**WORK REQUEST**
When you spot the word "компании" in a line of the data below, copy that line.

**INFORMATION SUPPLIED**
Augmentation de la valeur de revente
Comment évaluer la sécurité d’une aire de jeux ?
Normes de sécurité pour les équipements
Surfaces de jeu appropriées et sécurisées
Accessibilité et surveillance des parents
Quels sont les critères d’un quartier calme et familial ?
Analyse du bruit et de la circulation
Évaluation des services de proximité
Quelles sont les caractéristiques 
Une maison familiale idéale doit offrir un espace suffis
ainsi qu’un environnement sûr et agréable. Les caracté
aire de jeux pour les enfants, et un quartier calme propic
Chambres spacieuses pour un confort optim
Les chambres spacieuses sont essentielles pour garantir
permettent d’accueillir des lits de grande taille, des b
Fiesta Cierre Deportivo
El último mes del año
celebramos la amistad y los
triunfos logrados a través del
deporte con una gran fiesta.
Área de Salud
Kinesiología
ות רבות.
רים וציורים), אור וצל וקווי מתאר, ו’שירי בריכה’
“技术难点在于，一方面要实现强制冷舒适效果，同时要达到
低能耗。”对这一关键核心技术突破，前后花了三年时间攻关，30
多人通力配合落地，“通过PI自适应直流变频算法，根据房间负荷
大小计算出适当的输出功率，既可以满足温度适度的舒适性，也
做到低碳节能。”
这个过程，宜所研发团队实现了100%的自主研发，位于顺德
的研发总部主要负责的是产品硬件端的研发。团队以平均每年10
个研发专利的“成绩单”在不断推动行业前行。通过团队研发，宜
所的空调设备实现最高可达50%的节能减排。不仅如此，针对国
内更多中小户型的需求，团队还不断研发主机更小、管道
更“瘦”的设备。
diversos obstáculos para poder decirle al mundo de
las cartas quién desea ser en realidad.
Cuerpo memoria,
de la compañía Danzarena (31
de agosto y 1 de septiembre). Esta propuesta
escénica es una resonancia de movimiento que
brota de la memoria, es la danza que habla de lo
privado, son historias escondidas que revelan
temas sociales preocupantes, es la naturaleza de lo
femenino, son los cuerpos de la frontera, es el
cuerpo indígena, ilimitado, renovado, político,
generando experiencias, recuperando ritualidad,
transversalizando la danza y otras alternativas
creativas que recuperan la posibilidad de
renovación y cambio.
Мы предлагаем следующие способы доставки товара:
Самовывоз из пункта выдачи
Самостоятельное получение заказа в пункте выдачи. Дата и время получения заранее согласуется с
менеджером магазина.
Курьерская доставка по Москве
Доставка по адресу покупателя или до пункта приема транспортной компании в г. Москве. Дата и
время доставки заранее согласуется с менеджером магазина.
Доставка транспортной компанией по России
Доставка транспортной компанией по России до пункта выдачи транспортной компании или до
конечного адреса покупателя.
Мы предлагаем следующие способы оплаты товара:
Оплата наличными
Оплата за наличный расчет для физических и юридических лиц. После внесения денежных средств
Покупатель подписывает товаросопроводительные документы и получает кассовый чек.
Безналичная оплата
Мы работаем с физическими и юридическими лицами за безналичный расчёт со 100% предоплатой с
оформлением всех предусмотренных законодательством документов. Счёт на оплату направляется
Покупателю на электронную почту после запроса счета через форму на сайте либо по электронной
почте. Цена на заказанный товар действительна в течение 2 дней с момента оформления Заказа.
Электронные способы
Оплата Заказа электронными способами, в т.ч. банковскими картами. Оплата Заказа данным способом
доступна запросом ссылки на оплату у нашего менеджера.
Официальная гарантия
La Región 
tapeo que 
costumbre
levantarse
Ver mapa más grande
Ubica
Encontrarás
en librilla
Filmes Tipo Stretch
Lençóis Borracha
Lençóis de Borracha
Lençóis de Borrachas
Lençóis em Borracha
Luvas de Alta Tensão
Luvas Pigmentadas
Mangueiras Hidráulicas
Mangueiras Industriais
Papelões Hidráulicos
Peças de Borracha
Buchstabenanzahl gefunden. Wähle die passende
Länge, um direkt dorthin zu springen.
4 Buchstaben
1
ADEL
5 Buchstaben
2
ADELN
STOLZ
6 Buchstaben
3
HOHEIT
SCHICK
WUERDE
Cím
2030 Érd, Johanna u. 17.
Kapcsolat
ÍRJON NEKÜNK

**RESPONSE TO THE EXERCISE**
Доставка по адресу покупателя или до пункта приема транспортной компании в г. Москве. Дата и
Доставка транспортной компанией по России до пункта выдачи транспортной компании или до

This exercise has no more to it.